Any foreign language is difficult. There are only degrees of difficulty, based on the languages you already know and how different they are from the target language.
Native languages are also difficult. It takes children years to master their first language. We simply don't remember much from our early...
Best answer: Any foreign language is difficult. There are only degrees of difficulty, based on the languages you already know and how different they are from the target language.
Native languages are also difficult. It takes children years to master their first language. We simply don't remember much from our early years, including how difficult learning our native language was. Anyone who has raised children SHOULD remember how long it took. It was not easy for the children in my life.
German is far from the most difficult language for English speakers who know only English. Per the American Foreign Service Institute. level I languages (all the Romance languages, and most other Germanic languages, but not German, Icelandic, or Faroese) require 600 hours of study to reach competency (not fluency).
German is a level II language, requiring 750 hours. Just a bit more difficult than level I.
Level V is the hardest, requiring 2200 hours of study (all the Chinese languages, Korean, Japanese, and Arabic).
German is more inflected than English.
Nouns: have multiple regular ways of forming plurals.
They have four grammatical cases, and three grammatical genders.

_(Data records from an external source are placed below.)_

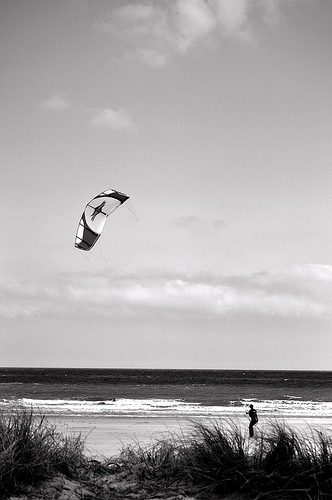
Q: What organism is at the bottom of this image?
A: Grass.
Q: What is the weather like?
A: Partly cloudy.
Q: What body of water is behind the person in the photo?
A: The ocean.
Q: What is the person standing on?
A: Sand.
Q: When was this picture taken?
A: Day time.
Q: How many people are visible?
A: One.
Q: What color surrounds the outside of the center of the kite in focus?
A: White.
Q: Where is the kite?
A: The sky.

Adjectives directly modifying nouns change from depending on the number/gender/case of the noun. There are three declension patterns for adjectives: two different ones when a determiner is used, depending on which determiner, and a third when there is no determiner.
German has two main word orders: one for main clauses, and another for dependent ones (with some exceptions). Changing word order often emphasizes one element over another.
Some verbs have prefixes, some of which are separable and others which are not.
one example: German has six words for THE, depending on the number/gender/case of the noun it describes.
That is certainly more complicated than French (a level I language), but nothing compared to Japanese (which has a very different kind of grammar and a writing system that uses three different scripts, often in the same sentence).